### Изучаемый текст
.....

В начале января в "Правде" вдруг появилось сообщение о "врачах-вредителях". Первым моим впечатлением было, что Сталин решил добраться до медицины и привнести в нее марксизм-ленинизм, как это недавно им было сделано с языкознанием и экономикой. Затем пришла мысль, что дело не только в этом: видимо обстановка требует повышения бдительности (аналогично секретности). Тем более, что живой пример демонстрировала врач Л. Тимащук, награжденная вскоре орденом Ленина за разоблачение "убийц в белых халатах". И только позднее, когда о деле арестованных врачей стали говорить вовсю, пришла мысль о том, что в их списке почти одни еврейские фамилии. Впрочем только мысль, так как все эти события никак не сказывались на "Беспокойном": не было никаких партсобраний или других мероприятий по этому поводу. Правда, Георгий Петрович, кажется, провел раз политинформацию в этой связи, но главная идея была повышение бдительности, и только.

Среди офицеров "Беспокойного" было три еврея: командиры БЧ-I (штурман), БЧ-IV (связист) и начальник службы И (интендант). Это обстоятельство, естественно, никак и ни на чем не отражалось. В свое время, после образования в 1948 году Израильского государства, провозглашенного Организацией Объединенных Наций, у меня возникала мысль о том, что у советских евреев как-то меняется их невидимый юридический статус; они становятся вроде советских немцев, финнов, турок и других людей, имеющих второе, историческое, отечество. Но, с другой стороны, оставалась, как и была, Еврейская автономная область. Поскольку решение об образовании Израиля было принято только после получения "добро"77 от Советского Союза, а точнее, от Сталина, коллизия снималась, и "еврейский вопрос", как и раньше, меня больше не интересовал.

Первое сообщение о болезни Сталина неожиданно заставило меня подумать о нем как о смертном человеке, поскольку он уже давно перестал быть таковым, превратившись в символ и государственный атрибут. Возникло чувство, что если он умрет, неизбежно начнутся перемены.

Известие о смерти было воспринято, как и положено, с серьезной и несколько торжественной грустью. По команде с флагмана на кораблях сразу же были приспущены флаги. Не сговариваясь, молча собрались в кают-компанию; когда вошел Георгий Петрович, все обратили внимание на его покрасневшие веки, похоже, он с трудом сдерживал слезы. Василий Иванович предложил всем разойтись по кубрикам и некоторое время побыть с матросами...78 Траур продолжался трое суток, и три утра подряд кормовые флаги поднимались только до половины фрагштоков. Такого мне, за свою длинную службу, видеть больше не приходилось.

Момент похорон по всей стране должен был быть отмечен звуковыми сигналами. Я несколько волновался за наш паровой гудок (заведование БЧ-V), так как ни разу после государственных испытаний им не пользовались: случаев плохой видимости не было; но все оказалось в порядке, бас нашего "Беспокойного" влился в тревожный хор корабельных гудков, заполнивших пространство над Севастопольской бухтой. Вечером, когда по улице Ленина я шел домой, мне навстречу попался пьяный капитан-лейтенант в расстегнутой шинели. Такое в Севастополе трудно было даже себе представить! Нетвердо шагая, он что-то бормотал про себя, а потом вдруг хрипло закричал:

- Бей жидов, спасай Россию!

.....

### Представленные сведения

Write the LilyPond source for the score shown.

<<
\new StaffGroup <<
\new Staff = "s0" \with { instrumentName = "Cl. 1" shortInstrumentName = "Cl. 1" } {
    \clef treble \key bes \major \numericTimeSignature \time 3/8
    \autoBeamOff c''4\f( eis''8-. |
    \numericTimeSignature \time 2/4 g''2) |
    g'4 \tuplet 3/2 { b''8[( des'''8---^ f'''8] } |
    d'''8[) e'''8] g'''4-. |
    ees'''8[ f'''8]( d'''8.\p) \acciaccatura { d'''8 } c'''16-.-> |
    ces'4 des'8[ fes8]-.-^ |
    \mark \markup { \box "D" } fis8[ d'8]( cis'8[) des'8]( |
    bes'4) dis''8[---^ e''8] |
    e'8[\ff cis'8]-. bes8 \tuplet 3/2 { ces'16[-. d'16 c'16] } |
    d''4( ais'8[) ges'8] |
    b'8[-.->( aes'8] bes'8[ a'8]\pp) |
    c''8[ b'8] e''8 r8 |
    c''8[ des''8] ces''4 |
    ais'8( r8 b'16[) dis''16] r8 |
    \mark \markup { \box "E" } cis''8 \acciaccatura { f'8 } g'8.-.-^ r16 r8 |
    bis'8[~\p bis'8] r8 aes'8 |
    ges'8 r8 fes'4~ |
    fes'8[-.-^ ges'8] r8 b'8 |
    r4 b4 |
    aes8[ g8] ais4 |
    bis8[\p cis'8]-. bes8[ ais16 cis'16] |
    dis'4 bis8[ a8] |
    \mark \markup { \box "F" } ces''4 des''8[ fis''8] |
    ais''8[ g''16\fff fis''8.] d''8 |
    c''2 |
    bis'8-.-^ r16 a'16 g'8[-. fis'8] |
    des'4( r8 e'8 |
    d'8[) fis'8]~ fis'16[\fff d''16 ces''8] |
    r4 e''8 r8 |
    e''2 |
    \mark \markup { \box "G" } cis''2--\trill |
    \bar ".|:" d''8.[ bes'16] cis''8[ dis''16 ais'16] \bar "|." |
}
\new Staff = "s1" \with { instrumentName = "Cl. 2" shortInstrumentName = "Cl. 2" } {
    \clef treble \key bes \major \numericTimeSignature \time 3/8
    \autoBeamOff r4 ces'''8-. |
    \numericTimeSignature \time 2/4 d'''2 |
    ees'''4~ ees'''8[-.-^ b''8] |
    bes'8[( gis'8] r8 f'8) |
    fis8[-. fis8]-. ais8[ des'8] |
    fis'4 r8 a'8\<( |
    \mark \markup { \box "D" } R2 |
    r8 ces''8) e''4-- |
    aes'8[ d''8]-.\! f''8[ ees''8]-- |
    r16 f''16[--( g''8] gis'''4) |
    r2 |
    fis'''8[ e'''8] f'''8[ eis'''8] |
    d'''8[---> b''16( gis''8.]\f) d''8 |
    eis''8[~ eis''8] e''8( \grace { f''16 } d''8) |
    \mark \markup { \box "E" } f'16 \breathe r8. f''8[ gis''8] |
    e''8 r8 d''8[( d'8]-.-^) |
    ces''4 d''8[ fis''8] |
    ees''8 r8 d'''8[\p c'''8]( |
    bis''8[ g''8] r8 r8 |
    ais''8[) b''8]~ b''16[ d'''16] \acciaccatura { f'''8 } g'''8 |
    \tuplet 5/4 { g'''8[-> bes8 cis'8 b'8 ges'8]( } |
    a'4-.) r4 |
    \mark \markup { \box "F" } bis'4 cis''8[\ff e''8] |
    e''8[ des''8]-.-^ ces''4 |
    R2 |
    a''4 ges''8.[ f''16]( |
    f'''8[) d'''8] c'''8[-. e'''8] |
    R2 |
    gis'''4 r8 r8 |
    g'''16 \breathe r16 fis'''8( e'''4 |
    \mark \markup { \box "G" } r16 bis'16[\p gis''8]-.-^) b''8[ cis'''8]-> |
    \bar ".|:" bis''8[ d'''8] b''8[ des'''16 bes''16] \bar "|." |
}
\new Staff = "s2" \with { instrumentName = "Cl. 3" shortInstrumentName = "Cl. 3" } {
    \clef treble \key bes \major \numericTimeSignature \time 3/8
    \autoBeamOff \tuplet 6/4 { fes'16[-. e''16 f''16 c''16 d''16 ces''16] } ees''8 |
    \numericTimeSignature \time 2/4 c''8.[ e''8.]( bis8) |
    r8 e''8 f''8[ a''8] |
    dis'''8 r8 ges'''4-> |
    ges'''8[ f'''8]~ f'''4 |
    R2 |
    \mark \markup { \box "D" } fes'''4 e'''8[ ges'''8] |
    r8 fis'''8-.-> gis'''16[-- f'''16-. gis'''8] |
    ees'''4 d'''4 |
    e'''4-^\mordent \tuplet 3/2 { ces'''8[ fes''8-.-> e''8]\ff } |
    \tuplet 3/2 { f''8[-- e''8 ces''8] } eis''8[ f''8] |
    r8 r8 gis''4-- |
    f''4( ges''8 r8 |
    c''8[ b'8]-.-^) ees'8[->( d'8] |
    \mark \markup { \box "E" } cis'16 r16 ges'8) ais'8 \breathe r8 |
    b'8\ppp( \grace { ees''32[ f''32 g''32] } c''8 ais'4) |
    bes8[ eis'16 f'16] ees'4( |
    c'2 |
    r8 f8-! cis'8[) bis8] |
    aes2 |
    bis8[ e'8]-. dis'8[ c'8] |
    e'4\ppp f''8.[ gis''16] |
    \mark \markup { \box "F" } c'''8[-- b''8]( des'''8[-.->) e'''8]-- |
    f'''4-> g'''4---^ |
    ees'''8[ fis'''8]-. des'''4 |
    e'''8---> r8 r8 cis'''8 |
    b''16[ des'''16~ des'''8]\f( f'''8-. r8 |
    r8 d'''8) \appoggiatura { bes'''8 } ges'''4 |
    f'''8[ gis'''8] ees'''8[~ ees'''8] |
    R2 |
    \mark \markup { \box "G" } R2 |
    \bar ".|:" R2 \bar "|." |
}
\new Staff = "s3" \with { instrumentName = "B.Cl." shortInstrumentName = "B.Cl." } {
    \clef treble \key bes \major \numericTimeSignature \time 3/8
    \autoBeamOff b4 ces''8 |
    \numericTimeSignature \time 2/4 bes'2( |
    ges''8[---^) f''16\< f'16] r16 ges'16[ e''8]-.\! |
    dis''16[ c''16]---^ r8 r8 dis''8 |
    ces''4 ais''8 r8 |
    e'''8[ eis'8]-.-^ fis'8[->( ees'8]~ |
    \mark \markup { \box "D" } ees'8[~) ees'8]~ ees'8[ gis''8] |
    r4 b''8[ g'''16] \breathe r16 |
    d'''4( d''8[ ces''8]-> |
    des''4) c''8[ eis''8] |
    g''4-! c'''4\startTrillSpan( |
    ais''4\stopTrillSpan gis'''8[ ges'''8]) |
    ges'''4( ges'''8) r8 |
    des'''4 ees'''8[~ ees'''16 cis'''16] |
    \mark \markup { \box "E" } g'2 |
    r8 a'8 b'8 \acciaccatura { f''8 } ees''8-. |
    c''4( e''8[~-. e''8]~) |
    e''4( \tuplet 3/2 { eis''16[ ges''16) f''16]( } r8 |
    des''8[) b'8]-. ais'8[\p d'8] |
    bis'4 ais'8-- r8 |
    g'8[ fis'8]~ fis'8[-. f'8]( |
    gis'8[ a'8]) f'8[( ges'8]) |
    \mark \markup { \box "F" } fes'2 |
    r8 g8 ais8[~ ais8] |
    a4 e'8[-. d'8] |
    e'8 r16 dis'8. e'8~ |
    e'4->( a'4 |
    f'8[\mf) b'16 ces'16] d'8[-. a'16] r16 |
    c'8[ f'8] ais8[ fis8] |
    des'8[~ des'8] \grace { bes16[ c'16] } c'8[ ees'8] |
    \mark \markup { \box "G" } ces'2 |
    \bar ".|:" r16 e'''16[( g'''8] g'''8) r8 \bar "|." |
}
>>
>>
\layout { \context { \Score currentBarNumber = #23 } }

.....

### Вопросы и задания
(a) Верните фрагмент воспоминаний о смерти Сталина от слов «Первое сообщение о» до слов «неизбежно начнутся перемены.» включительно.
(b) Сколько дней длился траур, согласно воспоминаниям о смерти Сталина?
(c) Напишите, что следует в воспоминаниях о смерти Сталина за последней приведенной фразой.

### Ответы по номерам
(a)
Первое сообщение о болезни Сталина неожиданно заставило меня подумать о нем как о смертном человеке, поскольку он уже давно перестал быть таковым, превратившись в символ и государственный атрибут. Возникло чувство, что если он умрет, неизбежно начнутся перемены.

(b) Трое суток.

(c)
Из последующих выкриков можно было понять, что он с Севера. Мне стало и смешно и неприятно: про этот "лозунг" я читал только в школьных книжках, а тут на тебе! - орет живой человек, да еще офицер. Некоторым утешением, правда, было то, что он с Северного флота, на нашем королевском79 такое невозможно. Даже после смерти Сталина.

Перемены начались сразу же: Военное и Военно-Морское министерства в ряду неотложных мер "по укреплению коллективного руководства страной" были преобразованы в единое Министерство Обороны. Аналогичные преобразования, начавшиеся с перестановок в Президиуме ЦК КПСС, коснулись и ряда других министерств. Лейтмотивом официозных публикаций газет и радиопередач было: гений умершего вождя заменит коллективная мудрость ЦК. Насчет коллективного руководства я тогда ехидно подумал, что, похоже, оправдывается поговорка "числом поболе, ценою подешевше": один Сталин заменяется тремя, а то и больше, соратниками. На похоронах с мавзолея речь держали Маленков, Молотов и Берия. Первый стал председателем Совета Министров, а двое других - его первыми замами. На трибуне рядом с ними был и Хрущев, который "сосредоточил свою деятельность на работе в Центральном Комитете". Меня, помню, поразила фотография траурного митинга в "Правде": на Мавзолее Ленина уже были впечатаны гранитные слова "Ленин Сталин". Как быстро технически это было сделано! Будто всегда так и было.

Перемены тем временем набирали силу. Ранее немыслимое вдруг оказалось возможным: не прошо и месяца, как последовало сообщение об освобождении "врачей-убийц". Их дело оказалось фальсификацией, началась реабилитация невинно пострадавших, живых и мертвых. Громом среди ясного неба было возвращение имен Тухачевского, Вознесенского, Постышева, Блюхера, Бубнова и других "врагов народа", которые были героями в годы моего детства. "Ленинградское дело" тоже оказалось липой. Тут я впервые подумал, что отец Татьяны был арестован для "подкрепления статистики" этого дела и возможно скоро будет освобожден. Восстанавливалась автономия балкарцев, калмыков, чеченцев, ингушей, хотя неясно было, когда и за что они ее лишались, но ни слова не было сказано об автономных республиках немцев Поволжья и татар Крыма. Тем не менее, раскрепощенность стала чувствоваться все больше и больше. Газета "Известия", бывшая бледной тенью "Правды", вдруг стала самостоятельной и интересной, вместо классики и неаполитанских песен по радио зазвучала танцевальная и джазовая музыка; мелодия "Цветущего мая" Полонского стала для меня своеобразным символом 1953 года.

Еретическая мысль о "коллективности руководства" поколебалась в начале июля, когда был арестован Берия, и исчезла через два месяца совсем: Хрущев стал Первым секретарем ЦК. Мысль ушла, но осталось убеждение, что период сталинского "абсолютного государства" уже больше не вернется. Начался новый период, который я для себя назвал вначале периодом коллективного руководства, а потом - руководящей роли партии. "Период партократии или номенклатуры" звучит, конечно, лучше, но таких словосочетаний тогда еще не было, как и не было у меня понимания того, что руководит не партия, а президиум ЦК, проще говоря, политбюро.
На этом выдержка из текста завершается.